La storia del vangelo di Marco, proprio come le parabole che pone sulla bocca di Gesù, è stata scritta per insegnare verità anche mentre si nascondevano i loro significati. L'intero vangelo di Marco è una grande parabola per nascondere le segreti, sacre verità di una fede misterica, il Mistero del Regno di Dio. Marco fa dare a Gesù questo indizio al lettore del suo vangelo:

Ed egli diceva loro: «il mistero del regno di Dio è stato dato a voi; ma per quelli che sono fuori tutto avviene in parabole, affinché
    guardino, sì, ma non vedano,
    ascoltino, sì, ma non comprendano,
    perché non si convertano e venga loro perdonato».
    (Marco 4:11-12)


Al pari dei Misteri pagani, le verità del Mistero del Regno di Dio nel vangelo di Marco sono da tener nascoste dietro le parabole, spiegate solo agli insiders, in gran segreto. Marco non sta riportando una storia di qualcosa che è accaduto nel passato reale, sta creando una cornice per trasmettere un sacro mistero a pochi eletti, e a nessun altro. Ed egli pienamente si aspettava che i suoi lettori iniziati riconoscessero che questo è quello che stava facendo.
Il vangelo pietra angolare su cui furono costruiti tutti gli altri non è stato affatto un'opera biografica, ma un'impressionante costruzione letteraria.

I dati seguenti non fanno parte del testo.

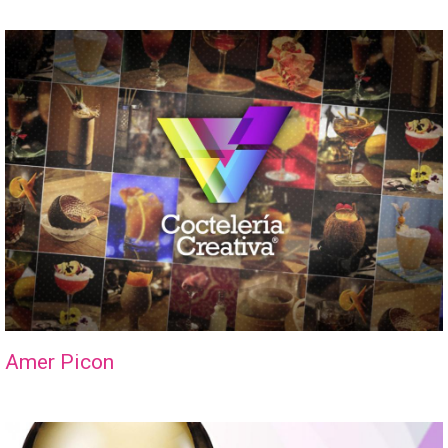
Amer Picon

Invece di un Gesù storico, vediamo un record storico privo di conferme dei vangeli, un ambiente teologico darwiniano brulicante di Gesù rivali, Cristi, vangeli e sette concorrenti lungo la frangia religiosa dell'Impero; indizi che il cristianesimo nasce come versione ebraica dei culti misterici, e che tutte le confuse, contraddittorie informazioni "biografiche" di Gesù derivano da una deliberata allegoria. Un'unica figura fondativa non è solo inutile per spiegare tutto questo, è ingiustificata.